A MIT faria bem em valorizar mais esse aspecto do modelo flex, usando um adesivo "V6" vermelho e brejeiro tal qual as S10 equipadas com o venerável motor Vortec 4300 exibiam no final dos anos 90. (Outro adesivo que falta nas L200 HPE é um "4x4" já que 80% da graça de um veículo 4x4 é poder exibir isso para conhecidos ou transeuntes.)
O motor 6G74 da L200 faz parte da grande família 6G7: motores de 6 cilindros, com V em ângulo de 60 graus. São considerados os motores "de topo" da empresa, embora divida o pódio com o 4M41 diesel e com os veneráveis 4G6 "Sirius" que equipam a L200 Flex de 4 cilindros (e já equiparam Lancer e Eclipse).
O motor 6G72 de 3 litros equipou inúmeros veículos da Mitsubishi, inclusive a terceira geração do Eclipse. O 6G74 equipa hoje a L200 mas já equipou a Pajero Full, cuja versão a gasolina é hoje propelida pelo 6G75 (3.8 litros). Para cada uma dessas versões, existem "sabores" com 12 válvulas, 24 válvulas, injeção direta de combustível, MIVEC (comando de válvulas variável), etc.
O 6G74 que move a L200 é 24 válvulas sem MIVEC. A potência é 200HP com gasolina e 205HP com álcool. A versão internacional desse "sabor" de 6G74 apresenta potência de 190HP, pois precisa funcionar com gasolina pura e de baixa octanagem. No exterior são vendidos chips de performance que basicamente colocam o motor em pé de igualdade com a versão brasileira... Como a gasolina brasileira tem sempre 25% de álcool e boa octanagem, isso permitiu que a L200 saia "chipada de fábrica".
A curva de torque e potência abaixo foi tirada de um site de chips de potência, foi uma das pouquíssimas referências que encontrei sobre o motor. O curioso é que as curvas referem-se ao desempenho com chip, mas os números batem quase perfeitamente com a potência da L200 brasileira (para converter kW em HP, divida por 0.736; para converter Nm em kgf, divida por 9.81).

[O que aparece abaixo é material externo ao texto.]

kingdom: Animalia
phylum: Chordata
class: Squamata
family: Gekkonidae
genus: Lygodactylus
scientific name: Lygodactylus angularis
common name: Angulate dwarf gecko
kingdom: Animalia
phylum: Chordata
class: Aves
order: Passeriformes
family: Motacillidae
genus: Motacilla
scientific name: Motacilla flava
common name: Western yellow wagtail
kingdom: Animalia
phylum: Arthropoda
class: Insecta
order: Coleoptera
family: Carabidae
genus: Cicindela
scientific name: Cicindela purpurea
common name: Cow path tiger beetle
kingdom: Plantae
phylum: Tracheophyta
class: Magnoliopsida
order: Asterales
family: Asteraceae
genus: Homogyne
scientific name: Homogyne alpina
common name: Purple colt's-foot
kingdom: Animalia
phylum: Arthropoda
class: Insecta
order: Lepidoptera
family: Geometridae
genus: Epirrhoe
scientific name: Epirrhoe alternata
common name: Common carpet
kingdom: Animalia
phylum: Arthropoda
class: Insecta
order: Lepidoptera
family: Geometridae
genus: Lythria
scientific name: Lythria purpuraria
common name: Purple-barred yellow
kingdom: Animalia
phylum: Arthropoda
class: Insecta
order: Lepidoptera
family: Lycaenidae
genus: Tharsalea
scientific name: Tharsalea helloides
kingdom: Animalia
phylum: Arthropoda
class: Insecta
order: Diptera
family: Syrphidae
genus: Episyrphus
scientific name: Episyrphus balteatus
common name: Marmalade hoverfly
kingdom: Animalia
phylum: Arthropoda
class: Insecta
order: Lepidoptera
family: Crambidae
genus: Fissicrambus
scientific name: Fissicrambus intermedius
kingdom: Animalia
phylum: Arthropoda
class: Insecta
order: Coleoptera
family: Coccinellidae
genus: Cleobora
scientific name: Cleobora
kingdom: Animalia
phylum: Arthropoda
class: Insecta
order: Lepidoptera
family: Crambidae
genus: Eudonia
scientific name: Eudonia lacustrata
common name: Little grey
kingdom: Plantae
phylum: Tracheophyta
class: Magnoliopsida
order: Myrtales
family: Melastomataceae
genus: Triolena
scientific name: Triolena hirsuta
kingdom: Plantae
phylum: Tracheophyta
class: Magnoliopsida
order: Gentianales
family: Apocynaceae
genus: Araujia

Como se vê, a curva de torque é bastante plana, apesar de ser um motor multiválvulas. A vantagem que normalmente se louva em motores diesel, encontramos neste motor também. Também é digno de nota que metade da potência já está disponível a ~2200RPM, e dois terços da potência em 3000RPM. O motor é muito silencioso e só se faz ouvir a 3000RPM ou acima.
Em motores multiválvulas de menor cilindrada, a busca por potência final acaba criando uma curva com dois picos, como um camelo. Era o caso da TR4, que tirava 140HP de um motor 2.0, mas tinha um 'abismo' de torque em 2500RPM na gasolina (o problema desaparecia com álcool).
Já este motor de 6 cilindros tem cilindrada (3.5L) compatível com a potência - o motor 4G64 2.4 da L200 4 cilindros tem potência por litro semelhante. A taxa de compressão de 9:1 está na faixa dos motores a gasolina produzidos no resto do mundo. Apesar de ser um motor flex, é um motor que foi feito para queimar gasolina, só faz sentido abastecer com álcool se estiver realmente barato, o que não acontece há vários anos. (Mas vou confessar que ainda não experimentei colocar álcool no tanque - quando o fizer, escreverei outro post.)
Ruído
90% da graça de motor grande é o ruído grave e imponente. O motor 6G74 soa bonito, embora ainda silencioso, certamente porque o carro tem de sair de fábrica atendendo à legislação de ruído. O barulho não é alto mas o timbre mostra a qualquer passante que há um motor potente ali.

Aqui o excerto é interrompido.